>>>>

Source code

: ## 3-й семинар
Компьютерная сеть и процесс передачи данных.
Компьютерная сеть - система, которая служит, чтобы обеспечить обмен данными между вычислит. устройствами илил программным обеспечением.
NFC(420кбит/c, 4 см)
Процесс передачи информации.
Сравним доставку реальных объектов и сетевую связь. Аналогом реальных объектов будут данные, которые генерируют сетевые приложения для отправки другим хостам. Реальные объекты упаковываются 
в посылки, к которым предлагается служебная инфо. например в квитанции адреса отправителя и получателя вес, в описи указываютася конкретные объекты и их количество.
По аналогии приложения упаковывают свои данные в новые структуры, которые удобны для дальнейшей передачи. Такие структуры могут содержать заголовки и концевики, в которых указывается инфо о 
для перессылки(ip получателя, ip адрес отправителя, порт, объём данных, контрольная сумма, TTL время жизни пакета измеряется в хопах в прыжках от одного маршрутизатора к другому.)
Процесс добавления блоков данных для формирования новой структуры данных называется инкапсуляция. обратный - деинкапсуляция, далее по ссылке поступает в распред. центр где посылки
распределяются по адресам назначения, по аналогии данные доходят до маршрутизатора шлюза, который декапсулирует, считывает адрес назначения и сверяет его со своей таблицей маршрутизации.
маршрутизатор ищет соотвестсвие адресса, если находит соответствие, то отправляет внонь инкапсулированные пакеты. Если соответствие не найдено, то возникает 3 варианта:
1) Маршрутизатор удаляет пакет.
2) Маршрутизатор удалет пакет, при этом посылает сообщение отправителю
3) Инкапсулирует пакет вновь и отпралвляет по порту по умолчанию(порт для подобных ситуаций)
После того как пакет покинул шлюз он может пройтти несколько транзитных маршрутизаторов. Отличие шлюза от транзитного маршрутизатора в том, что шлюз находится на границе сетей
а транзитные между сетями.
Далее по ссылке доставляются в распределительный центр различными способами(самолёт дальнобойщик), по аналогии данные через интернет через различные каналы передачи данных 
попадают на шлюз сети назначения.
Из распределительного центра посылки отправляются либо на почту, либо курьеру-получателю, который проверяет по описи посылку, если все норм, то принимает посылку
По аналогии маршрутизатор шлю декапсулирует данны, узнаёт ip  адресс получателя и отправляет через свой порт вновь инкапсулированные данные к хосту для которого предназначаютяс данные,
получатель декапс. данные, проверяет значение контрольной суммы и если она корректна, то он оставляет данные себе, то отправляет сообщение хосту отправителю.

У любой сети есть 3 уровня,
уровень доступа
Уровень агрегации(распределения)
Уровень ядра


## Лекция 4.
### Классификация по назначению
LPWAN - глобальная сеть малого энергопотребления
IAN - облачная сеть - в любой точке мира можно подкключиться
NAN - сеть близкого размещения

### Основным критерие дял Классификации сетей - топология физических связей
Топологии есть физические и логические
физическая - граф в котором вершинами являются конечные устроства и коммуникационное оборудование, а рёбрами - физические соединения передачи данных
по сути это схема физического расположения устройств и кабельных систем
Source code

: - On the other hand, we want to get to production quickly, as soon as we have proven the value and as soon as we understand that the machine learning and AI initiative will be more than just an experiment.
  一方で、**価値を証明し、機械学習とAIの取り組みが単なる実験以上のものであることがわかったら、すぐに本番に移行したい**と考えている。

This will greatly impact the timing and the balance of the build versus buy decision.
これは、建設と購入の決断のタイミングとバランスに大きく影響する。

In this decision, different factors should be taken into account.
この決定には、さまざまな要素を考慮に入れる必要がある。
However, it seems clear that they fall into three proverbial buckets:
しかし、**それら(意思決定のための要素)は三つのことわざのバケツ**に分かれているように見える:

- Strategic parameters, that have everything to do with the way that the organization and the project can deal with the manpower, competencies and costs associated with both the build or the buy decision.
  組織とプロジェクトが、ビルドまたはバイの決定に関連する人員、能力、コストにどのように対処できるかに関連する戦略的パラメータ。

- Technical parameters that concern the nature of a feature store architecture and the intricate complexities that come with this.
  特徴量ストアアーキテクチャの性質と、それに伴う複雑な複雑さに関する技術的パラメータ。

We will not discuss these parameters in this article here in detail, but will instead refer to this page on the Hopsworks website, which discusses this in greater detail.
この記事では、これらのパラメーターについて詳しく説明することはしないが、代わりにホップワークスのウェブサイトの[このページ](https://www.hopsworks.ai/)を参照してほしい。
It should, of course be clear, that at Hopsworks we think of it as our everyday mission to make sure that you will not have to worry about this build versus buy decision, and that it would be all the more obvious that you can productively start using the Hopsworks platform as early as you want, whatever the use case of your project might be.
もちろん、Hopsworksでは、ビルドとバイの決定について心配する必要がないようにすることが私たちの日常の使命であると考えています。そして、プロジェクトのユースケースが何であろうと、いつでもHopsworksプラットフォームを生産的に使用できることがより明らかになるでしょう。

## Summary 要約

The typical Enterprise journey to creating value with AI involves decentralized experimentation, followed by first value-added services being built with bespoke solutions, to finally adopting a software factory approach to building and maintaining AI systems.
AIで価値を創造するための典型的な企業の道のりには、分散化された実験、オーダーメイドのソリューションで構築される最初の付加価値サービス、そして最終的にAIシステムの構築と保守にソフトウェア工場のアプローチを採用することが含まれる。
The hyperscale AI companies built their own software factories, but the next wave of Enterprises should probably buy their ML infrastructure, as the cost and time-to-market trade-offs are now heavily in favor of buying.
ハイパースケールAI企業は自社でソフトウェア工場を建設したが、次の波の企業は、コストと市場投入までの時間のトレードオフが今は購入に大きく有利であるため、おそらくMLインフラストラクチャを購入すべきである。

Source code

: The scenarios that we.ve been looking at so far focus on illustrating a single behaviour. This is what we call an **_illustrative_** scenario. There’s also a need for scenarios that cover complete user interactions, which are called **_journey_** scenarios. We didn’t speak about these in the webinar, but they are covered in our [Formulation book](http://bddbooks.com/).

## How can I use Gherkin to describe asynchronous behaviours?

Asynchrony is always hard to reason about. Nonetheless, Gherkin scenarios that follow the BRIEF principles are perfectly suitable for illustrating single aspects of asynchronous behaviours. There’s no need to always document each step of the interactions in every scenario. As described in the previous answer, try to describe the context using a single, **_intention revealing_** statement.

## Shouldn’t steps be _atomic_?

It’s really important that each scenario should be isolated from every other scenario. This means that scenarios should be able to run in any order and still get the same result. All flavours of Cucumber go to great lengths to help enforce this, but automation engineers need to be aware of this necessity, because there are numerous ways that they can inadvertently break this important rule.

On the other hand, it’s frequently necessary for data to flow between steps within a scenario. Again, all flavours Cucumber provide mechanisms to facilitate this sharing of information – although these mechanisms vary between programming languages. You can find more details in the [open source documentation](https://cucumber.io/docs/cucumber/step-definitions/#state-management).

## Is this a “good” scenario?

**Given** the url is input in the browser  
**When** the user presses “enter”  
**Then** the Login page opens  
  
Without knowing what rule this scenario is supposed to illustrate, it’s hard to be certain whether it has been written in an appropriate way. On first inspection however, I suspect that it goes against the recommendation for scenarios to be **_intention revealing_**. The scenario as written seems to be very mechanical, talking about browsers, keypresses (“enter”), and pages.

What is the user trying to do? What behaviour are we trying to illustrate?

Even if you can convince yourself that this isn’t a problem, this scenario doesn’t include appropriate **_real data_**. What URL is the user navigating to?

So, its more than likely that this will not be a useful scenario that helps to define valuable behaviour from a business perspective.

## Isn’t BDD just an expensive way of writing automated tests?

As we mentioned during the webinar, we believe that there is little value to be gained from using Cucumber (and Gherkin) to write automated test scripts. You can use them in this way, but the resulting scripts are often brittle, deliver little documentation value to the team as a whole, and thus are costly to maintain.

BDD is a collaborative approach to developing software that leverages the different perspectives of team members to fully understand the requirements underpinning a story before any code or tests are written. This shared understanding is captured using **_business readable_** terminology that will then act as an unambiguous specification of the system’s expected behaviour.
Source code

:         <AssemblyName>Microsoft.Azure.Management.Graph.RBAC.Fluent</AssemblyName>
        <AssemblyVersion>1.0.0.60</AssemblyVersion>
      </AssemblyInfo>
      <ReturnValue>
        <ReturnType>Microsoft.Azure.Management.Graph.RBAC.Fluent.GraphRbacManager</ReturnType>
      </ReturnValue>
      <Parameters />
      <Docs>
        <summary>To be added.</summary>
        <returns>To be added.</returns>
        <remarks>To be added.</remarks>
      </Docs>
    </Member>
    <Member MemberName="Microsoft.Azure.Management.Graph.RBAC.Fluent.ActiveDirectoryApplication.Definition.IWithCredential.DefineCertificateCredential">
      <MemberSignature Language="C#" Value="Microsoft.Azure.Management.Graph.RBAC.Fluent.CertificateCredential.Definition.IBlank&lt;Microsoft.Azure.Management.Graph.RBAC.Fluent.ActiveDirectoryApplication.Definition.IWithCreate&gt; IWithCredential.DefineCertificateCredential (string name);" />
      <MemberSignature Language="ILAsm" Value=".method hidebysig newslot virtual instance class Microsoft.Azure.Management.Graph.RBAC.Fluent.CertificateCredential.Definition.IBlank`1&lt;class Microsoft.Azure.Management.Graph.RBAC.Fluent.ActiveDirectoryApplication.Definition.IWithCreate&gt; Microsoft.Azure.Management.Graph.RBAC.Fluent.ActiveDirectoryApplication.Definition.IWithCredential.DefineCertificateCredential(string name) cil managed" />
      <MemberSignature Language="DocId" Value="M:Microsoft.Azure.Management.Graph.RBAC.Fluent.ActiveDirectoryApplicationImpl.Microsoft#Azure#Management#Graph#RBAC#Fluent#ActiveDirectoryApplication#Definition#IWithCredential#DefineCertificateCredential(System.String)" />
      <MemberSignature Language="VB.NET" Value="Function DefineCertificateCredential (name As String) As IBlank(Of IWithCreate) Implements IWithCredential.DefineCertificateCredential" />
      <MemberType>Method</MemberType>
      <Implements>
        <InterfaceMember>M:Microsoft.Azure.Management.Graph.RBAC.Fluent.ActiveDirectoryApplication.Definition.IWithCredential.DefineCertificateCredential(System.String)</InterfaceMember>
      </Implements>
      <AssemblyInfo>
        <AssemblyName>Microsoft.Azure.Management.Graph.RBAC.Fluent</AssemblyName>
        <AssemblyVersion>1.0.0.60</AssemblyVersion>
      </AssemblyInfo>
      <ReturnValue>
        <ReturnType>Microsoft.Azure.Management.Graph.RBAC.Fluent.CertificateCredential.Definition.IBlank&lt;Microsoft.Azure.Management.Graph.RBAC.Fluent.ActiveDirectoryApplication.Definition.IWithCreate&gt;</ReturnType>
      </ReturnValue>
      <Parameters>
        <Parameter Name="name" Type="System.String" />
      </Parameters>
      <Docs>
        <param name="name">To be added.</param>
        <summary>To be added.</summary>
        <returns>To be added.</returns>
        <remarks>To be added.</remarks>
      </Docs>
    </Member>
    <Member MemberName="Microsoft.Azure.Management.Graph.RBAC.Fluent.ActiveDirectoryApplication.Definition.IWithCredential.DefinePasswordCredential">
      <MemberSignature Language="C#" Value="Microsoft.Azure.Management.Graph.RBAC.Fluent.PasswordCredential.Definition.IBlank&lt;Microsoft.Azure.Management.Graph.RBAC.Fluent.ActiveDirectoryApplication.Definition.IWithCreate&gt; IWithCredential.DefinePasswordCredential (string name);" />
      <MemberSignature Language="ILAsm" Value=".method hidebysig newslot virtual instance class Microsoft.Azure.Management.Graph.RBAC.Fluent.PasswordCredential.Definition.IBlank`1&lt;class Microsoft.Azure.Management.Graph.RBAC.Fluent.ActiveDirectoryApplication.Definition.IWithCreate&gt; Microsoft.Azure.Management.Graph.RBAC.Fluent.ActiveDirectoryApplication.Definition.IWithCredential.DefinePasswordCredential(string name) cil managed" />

<<<<

#### Action item
Start at the first line of the entries and stop at the line with "1) Маршрутизатор удаляет пакет.". Retype each of those lines exactly, both ends included.

#### Solution for this problem
Source code

: ## 3-й семинар
Компьютерная сеть и процесс передачи данных.
Компьютерная сеть - система, которая служит, чтобы обеспечить обмен данными между вычислит. устройствами илил программным обеспечением.
NFC(420кбит/c, 4 см)
Процесс передачи информации.
Сравним доставку реальных объектов и сетевую связь. Аналогом реальных объектов будут данные, которые генерируют сетевые приложения для отправки другим хостам. Реальные объекты упаковываются 
в посылки, к которым предлагается служебная инфо. например в квитанции адреса отправителя и получателя вес, в описи указываютася конкретные объекты и их количество.
По аналогии приложения упаковывают свои данные в новые структуры, которые удобны для дальнейшей передачи. Такие структуры могут содержать заголовки и концевики, в которых указывается инфо о 
для перессылки(ip получателя, ip адрес отправителя, порт, объём данных, контрольная сумма, TTL время жизни пакета измеряется в хопах в прыжках от одного маршрутизатора к другому.)
Процесс добавления блоков данных для формирования новой структуры данных называется инкапсуляция. обратный - деинкапсуляция, далее по ссылке поступает в распред. центр где посылки
распределяются по адресам назначения, по аналогии данные доходят до маршрутизатора шлюза, который декапсулирует, считывает адрес назначения и сверяет его со своей таблицей маршрутизации.
маршрутизатор ищет соотвестсвие адресса, если находит соответствие, то отправляет внонь инкапсулированные пакеты. Если соответствие не найдено, то возникает 3 варианта:
1) Маршрутизатор удаляет пакет.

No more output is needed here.